Speaker
Description
Partial differential equations (PDEs) are extensively utilized for modeling various physical phenomena. These equations often depend on certain parameters, necessitating either the identification of optimal parameters or solving the equation across multiple parameters to understand how a structure might react under different conditions. Performing an exhaustive search over the parameter space requires solving the PDE multiple times, which is generally impractical. To address this challenge, Reduced Order Models (ROMs) are constructed from a snapshot dataset comprising parameter-solution pairs. ROMs facilitate the rapid solving of PDEs for new parameters.

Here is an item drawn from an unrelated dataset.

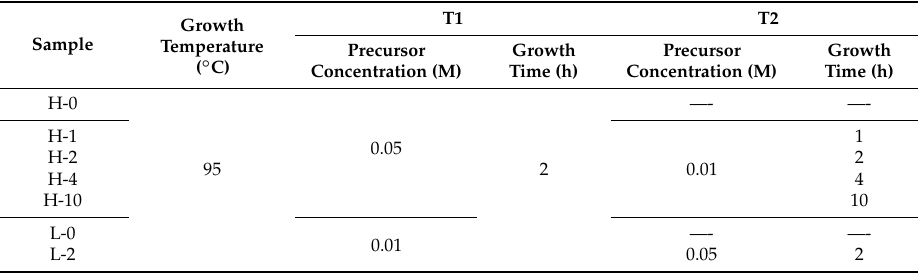
Table 1. Growth conditions of the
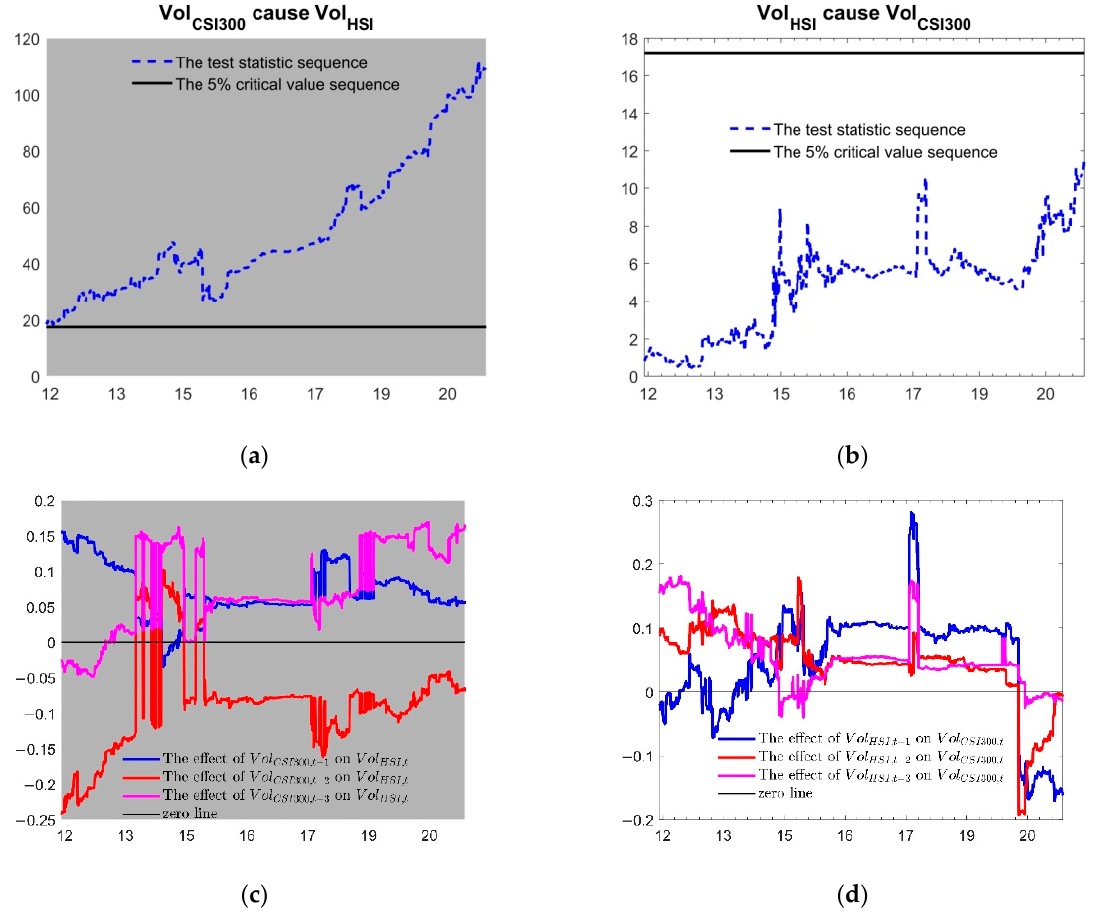
Figure 5. Time varying causalities between CSI 300 and HSI at volatility level. ( a ) Graphical results of whether Vol CSI 300 is a cause of Vol HSI ; ( b ) Graphical results of whether Vol HSI is a cause of Vol CSI 300 ; ( c ) The effect of lag-term Vol CSI 300 on Vol HSI ; ( d ) The effect of lag-term Vol HSI on Vol CSI 300 .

Recently, Deep Learning ROMs (DL-ROMs) have been introduced as a new method to obtain ROM. Additionally, the PDE of interest may depend on the domain, which can be characterized by parameters or measurements and may evolve with the system, requiring parametrization for ROM construction. In this paper, we develop a Deep-ROM capable of extracting and efficiently utilizing domain parametrization. Unlike traditional domain parametrization methods, our approach does not require user-defined control points and can effectively handle domains with varying numbers of components. Moreover, our model can derive meaningful parametrization even when a domain mesh is unavailable, a common scenario in biomedical applications. Our work leverages Deep Neural Networks to effectively reduce the dimensionality of the PDE and the domain characteristic function.